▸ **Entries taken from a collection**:

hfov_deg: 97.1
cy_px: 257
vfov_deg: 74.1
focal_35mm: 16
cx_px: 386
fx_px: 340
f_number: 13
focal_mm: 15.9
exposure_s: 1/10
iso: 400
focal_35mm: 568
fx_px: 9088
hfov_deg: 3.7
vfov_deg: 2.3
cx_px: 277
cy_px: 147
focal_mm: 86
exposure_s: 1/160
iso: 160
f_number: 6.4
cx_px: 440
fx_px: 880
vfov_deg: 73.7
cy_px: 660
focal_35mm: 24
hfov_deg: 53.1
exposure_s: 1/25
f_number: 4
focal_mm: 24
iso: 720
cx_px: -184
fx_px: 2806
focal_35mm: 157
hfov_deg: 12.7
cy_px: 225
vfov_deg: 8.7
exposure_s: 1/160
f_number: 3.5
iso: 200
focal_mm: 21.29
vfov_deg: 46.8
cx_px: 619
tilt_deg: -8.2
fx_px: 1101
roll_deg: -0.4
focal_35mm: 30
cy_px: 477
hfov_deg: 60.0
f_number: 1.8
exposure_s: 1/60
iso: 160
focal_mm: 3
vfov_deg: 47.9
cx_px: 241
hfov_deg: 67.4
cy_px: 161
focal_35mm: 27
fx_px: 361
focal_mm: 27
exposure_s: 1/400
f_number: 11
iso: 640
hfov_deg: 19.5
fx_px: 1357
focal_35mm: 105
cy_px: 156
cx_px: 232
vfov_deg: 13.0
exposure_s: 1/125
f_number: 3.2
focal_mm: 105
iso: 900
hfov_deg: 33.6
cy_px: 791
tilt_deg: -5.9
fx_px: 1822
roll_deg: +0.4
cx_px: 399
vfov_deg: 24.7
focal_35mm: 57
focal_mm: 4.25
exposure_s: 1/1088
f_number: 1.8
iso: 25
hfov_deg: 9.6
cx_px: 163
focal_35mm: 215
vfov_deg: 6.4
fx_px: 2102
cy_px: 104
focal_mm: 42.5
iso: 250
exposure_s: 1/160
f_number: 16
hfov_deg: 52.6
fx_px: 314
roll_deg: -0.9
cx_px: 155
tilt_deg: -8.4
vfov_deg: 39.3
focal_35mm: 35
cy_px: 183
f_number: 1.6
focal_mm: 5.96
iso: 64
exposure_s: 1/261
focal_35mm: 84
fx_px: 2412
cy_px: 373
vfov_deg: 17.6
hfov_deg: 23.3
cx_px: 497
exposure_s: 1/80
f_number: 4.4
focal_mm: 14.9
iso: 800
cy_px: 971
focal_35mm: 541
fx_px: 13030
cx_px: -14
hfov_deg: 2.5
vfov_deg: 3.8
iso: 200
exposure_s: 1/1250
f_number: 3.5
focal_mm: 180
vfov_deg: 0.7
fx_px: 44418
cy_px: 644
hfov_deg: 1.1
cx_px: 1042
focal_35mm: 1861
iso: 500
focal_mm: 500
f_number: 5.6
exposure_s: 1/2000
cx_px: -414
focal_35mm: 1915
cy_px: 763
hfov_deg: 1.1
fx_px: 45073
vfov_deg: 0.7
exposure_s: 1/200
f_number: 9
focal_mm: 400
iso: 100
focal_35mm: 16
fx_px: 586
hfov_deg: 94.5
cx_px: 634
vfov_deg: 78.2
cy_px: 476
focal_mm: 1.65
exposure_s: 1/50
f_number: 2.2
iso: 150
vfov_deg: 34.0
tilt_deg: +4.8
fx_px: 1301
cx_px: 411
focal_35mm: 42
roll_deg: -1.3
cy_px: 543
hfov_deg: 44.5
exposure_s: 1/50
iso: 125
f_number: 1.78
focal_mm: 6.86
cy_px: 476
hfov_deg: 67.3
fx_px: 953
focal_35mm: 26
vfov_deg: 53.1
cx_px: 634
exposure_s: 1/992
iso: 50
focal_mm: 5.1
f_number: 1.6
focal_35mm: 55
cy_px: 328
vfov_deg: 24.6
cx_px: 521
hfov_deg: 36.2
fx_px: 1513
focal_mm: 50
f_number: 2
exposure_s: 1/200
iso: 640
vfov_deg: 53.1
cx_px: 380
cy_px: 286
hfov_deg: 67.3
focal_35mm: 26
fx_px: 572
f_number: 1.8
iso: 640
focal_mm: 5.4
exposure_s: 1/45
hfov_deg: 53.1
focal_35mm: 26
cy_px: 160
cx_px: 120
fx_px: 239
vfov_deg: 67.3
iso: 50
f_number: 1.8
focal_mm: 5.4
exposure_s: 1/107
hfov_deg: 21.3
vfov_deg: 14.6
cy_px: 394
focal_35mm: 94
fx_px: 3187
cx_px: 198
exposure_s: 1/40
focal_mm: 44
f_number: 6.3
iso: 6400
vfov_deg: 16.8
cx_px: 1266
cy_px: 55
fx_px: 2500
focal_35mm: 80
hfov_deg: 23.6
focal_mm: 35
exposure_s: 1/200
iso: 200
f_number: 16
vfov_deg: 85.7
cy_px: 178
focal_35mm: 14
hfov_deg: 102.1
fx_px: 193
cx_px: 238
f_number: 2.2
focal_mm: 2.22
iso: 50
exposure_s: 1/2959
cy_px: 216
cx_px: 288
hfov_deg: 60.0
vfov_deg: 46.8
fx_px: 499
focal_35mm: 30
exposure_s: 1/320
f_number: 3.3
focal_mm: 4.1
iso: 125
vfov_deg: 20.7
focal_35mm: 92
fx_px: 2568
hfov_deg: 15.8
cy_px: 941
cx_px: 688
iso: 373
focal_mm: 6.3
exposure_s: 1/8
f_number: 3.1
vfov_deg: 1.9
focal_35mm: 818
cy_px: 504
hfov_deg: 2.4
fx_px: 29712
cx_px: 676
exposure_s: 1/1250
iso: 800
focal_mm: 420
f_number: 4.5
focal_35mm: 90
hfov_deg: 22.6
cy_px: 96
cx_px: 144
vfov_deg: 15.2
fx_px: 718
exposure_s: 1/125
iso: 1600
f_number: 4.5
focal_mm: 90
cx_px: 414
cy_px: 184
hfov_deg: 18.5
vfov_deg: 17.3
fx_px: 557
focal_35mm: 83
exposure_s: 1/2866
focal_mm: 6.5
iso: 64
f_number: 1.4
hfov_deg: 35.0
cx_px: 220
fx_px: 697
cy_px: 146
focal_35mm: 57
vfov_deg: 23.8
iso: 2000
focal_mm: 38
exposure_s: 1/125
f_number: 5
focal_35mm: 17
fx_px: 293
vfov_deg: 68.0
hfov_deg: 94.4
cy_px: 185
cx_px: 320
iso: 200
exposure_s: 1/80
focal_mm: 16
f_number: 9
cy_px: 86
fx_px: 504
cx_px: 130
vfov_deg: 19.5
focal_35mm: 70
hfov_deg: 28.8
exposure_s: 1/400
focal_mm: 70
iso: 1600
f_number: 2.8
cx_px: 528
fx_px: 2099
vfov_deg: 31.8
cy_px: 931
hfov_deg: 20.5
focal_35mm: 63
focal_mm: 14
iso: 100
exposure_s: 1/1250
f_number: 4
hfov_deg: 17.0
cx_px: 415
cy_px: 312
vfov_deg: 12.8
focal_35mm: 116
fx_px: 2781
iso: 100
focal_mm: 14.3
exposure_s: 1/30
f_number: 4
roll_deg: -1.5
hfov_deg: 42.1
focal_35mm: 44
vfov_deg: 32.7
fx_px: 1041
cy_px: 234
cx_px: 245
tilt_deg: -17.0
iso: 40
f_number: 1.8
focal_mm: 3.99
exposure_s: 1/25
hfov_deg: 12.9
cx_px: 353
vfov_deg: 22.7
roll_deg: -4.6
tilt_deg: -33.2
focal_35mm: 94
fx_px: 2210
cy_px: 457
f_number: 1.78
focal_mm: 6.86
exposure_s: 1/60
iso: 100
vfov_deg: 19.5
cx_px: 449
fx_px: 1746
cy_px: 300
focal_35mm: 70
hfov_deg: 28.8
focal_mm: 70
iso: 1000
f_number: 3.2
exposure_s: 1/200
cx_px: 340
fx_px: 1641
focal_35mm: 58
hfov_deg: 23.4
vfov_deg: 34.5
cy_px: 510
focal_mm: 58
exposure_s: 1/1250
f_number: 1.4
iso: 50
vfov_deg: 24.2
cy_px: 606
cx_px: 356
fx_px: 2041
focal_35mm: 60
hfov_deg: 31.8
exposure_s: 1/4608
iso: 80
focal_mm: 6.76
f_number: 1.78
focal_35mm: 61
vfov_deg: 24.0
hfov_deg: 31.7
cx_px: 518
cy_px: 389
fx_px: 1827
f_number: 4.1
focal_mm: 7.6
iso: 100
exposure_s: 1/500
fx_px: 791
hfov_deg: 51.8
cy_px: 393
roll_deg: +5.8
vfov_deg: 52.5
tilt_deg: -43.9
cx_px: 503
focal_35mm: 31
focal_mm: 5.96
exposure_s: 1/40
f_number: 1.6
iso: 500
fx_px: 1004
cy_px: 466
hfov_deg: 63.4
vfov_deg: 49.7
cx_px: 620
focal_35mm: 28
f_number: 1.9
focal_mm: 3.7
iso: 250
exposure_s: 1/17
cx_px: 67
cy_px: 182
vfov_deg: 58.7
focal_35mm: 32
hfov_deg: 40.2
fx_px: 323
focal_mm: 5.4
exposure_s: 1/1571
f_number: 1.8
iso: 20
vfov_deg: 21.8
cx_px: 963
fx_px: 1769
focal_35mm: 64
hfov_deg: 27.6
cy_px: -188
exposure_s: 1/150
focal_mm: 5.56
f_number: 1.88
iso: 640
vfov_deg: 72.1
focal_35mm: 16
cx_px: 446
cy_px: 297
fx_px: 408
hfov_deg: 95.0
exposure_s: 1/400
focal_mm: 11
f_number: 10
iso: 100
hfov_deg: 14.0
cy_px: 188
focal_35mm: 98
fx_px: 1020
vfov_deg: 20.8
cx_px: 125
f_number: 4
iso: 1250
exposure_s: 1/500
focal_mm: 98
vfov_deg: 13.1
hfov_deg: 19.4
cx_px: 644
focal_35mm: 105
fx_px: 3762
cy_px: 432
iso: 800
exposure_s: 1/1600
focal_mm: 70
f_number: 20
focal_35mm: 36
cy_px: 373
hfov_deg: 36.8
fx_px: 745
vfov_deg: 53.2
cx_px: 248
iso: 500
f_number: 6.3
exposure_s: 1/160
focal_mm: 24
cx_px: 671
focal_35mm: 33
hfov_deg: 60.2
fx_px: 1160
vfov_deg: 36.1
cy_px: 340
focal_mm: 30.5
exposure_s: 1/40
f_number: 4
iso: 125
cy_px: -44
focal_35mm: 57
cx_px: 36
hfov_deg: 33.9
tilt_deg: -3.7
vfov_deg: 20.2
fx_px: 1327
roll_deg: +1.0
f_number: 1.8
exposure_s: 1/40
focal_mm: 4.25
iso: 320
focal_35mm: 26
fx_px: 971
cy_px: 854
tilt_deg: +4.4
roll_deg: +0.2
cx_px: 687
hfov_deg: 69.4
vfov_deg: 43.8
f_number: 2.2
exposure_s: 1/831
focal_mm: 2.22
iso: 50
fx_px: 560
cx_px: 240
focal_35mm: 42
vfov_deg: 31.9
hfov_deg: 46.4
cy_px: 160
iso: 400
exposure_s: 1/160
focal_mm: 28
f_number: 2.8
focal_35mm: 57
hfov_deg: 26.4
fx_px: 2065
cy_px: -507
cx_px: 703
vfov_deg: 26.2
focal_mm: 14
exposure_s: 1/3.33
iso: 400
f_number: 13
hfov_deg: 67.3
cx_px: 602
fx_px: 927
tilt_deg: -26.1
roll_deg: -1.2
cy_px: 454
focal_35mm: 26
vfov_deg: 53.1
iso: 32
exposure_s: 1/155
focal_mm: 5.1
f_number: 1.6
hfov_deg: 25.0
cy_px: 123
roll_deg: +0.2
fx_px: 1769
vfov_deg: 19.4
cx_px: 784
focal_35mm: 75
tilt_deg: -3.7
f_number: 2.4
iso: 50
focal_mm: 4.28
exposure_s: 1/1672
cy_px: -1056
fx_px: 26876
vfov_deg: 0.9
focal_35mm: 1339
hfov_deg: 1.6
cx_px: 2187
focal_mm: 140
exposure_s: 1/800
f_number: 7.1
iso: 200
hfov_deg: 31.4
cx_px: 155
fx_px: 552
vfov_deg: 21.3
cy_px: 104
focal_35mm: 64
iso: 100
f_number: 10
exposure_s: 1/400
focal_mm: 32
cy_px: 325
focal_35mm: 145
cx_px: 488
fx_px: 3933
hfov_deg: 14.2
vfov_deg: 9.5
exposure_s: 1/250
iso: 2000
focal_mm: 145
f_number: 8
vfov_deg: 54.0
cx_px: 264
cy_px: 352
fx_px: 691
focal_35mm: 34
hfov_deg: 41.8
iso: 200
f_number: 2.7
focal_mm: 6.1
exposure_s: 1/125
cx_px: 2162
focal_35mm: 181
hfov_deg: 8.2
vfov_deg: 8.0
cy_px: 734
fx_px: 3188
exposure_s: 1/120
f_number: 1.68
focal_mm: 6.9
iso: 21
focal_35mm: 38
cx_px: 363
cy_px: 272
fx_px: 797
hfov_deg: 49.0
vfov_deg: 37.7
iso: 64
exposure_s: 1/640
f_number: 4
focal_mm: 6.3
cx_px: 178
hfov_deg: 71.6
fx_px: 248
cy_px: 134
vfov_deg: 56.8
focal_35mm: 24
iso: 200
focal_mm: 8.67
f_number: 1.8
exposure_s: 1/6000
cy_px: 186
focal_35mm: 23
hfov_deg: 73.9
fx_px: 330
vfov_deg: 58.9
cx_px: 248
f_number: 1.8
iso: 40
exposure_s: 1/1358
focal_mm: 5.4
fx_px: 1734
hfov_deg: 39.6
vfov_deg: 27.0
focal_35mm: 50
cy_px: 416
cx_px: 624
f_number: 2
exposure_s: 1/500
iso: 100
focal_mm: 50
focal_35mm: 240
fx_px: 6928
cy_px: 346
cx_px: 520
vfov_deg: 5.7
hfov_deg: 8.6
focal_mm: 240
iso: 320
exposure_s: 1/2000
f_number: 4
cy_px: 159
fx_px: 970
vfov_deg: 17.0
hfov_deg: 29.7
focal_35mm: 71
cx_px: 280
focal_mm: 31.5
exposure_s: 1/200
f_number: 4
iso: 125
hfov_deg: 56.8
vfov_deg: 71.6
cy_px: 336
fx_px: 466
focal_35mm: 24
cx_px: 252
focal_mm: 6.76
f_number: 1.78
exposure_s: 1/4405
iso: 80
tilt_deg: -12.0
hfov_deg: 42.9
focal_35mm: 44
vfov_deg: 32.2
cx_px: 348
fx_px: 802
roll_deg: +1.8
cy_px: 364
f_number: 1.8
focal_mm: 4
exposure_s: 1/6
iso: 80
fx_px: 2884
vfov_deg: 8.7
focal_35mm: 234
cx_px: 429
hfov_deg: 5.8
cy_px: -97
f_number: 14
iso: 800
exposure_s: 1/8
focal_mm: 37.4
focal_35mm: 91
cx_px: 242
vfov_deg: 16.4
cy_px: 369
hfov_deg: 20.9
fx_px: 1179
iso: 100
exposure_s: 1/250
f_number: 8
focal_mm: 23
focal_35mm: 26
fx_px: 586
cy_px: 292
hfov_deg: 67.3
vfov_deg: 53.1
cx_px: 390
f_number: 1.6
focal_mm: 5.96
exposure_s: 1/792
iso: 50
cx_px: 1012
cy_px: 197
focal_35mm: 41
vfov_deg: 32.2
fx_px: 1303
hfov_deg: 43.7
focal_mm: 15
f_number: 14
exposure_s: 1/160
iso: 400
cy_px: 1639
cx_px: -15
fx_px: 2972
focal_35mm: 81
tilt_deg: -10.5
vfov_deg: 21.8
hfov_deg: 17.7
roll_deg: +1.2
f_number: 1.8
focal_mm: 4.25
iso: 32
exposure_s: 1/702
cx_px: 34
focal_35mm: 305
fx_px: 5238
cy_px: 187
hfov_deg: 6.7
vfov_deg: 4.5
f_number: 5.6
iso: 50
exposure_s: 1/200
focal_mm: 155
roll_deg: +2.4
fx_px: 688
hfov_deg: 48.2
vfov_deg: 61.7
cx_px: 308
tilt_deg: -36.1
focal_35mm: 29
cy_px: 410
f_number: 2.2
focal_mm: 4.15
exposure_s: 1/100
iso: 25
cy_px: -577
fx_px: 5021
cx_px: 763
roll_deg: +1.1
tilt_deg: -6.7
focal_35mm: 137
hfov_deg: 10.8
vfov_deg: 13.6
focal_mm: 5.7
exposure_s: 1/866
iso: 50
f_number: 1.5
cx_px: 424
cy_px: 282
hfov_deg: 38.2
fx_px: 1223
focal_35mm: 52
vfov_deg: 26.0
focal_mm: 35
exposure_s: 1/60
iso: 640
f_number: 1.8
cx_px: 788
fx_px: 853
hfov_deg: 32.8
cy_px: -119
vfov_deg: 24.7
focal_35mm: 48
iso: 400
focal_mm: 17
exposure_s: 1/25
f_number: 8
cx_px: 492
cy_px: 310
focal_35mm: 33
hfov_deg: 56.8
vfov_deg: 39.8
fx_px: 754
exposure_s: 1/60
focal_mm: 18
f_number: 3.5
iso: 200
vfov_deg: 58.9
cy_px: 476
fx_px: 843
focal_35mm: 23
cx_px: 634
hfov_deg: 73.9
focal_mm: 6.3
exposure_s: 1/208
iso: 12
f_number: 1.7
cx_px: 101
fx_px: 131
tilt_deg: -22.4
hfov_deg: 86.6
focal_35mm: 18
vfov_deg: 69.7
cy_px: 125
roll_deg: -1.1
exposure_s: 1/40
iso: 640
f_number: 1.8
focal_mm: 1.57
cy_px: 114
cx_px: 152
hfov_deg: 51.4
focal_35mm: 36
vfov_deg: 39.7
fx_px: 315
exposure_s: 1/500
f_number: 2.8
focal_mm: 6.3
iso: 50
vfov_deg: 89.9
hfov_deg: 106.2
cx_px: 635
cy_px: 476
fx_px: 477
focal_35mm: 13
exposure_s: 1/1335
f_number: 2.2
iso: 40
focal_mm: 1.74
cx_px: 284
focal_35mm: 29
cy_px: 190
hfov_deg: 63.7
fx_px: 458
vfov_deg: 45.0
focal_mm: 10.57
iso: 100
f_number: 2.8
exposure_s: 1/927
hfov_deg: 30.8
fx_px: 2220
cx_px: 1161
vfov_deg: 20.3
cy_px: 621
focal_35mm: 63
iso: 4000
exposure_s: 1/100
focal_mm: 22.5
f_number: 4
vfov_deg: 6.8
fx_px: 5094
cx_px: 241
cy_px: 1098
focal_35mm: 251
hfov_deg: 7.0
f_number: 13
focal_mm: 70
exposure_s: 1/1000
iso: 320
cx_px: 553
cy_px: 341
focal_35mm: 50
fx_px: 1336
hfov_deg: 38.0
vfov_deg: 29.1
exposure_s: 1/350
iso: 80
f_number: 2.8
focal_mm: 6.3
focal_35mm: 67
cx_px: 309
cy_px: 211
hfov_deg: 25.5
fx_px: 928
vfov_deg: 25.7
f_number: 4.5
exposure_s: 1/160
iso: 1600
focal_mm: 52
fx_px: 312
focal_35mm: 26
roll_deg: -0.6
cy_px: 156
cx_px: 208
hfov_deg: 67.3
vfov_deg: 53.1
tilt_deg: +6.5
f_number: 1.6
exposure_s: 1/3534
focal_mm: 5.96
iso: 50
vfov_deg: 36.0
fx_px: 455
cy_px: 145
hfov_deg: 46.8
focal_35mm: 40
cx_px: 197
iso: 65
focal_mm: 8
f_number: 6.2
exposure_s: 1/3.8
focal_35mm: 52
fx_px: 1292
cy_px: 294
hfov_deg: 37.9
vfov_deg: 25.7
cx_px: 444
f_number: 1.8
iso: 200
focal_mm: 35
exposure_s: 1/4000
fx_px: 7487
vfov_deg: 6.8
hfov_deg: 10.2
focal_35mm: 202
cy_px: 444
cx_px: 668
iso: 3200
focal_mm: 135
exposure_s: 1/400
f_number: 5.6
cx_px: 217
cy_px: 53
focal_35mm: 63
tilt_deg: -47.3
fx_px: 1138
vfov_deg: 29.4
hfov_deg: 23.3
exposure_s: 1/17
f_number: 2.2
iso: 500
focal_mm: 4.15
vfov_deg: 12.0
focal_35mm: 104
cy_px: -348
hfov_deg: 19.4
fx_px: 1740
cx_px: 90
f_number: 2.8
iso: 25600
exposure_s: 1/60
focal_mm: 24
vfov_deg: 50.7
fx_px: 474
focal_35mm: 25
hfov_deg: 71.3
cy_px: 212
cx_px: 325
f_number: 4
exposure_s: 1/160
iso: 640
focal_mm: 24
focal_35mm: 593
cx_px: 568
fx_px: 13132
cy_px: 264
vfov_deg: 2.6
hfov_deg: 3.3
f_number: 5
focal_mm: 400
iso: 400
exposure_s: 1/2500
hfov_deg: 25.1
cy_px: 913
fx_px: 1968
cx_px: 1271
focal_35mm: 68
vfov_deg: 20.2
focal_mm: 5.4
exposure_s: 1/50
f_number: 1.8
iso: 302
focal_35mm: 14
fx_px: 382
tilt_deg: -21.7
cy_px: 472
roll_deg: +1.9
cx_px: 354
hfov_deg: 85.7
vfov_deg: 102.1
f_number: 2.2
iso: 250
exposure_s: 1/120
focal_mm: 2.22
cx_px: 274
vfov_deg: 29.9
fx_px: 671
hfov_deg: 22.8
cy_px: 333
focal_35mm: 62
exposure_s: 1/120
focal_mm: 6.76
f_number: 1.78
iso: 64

▸ **WHAT TO DO**: Using the data above, extract exactly the lines from the one that holds "vfov_deg: 3.8" to the one that holds "hfov_deg: 102.1", both ends included, and no others.

▸ **REPLY**:
vfov_deg: 3.8
iso: 200
exposure_s: 1/1250
f_number: 3.5
focal_mm: 180
vfov_deg: 0.7
fx_px: 44418
cy_px: 644
hfov_deg: 1.1
cx_px: 1042
focal_35mm: 1861
iso: 500
focal_mm: 500
f_number: 5.6
exposure_s: 1/2000
cx_px: -414
focal_35mm: 1915
cy_px: 763
hfov_deg: 1.1
fx_px: 45073
vfov_deg: 0.7
exposure_s: 1/200
f_number: 9
focal_mm: 400
iso: 100
focal_35mm: 16
fx_px: 586
hfov_deg: 94.5
cx_px: 634
vfov_deg: 78.2
cy_px: 476
focal_mm: 1.65
exposure_s: 1/50
f_number: 2.2
iso: 150
vfov_deg: 34.0
tilt_deg: +4.8
fx_px: 1301
cx_px: 411
focal_35mm: 42
roll_deg: -1.3
cy_px: 543
hfov_deg: 44.5
exposure_s: 1/50
iso: 125
f_number: 1.78
focal_mm: 6.86
cy_px: 476
hfov_deg: 67.3
fx_px: 953
focal_35mm: 26
vfov_deg: 53.1
cx_px: 634
exposure_s: 1/992
iso: 50
focal_mm: 5.1
f_number: 1.6
focal_35mm: 55
cy_px: 328
vfov_deg: 24.6
cx_px: 521
hfov_deg: 36.2
fx_px: 1513
focal_mm: 50
f_number: 2
exposure_s: 1/200
iso: 640
vfov_deg: 53.1
cx_px: 380
cy_px: 286
hfov_deg: 67.3
focal_35mm: 26
fx_px: 572
f_number: 1.8
iso: 640
focal_mm: 5.4
exposure_s: 1/45
hfov_deg: 53.1
focal_35mm: 26
cy_px: 160
cx_px: 120
fx_px: 239
vfov_deg: 67.3
iso: 50
f_number: 1.8
focal_mm: 5.4
exposure_s: 1/107
hfov_deg: 21.3
vfov_deg: 14.6
cy_px: 394
focal_35mm: 94
fx_px: 3187
cx_px: 198
exposure_s: 1/40
focal_mm: 44
f_number: 6.3
iso: 6400
vfov_deg: 16.8
cx_px: 1266
cy_px: 55
fx_px: 2500
focal_35mm: 80
hfov_deg: 23.6
focal_mm: 35
exposure_s: 1/200
iso: 200
f_number: 16
vfov_deg: 85.7
cy_px: 178
focal_35mm: 14
hfov_deg: 102.1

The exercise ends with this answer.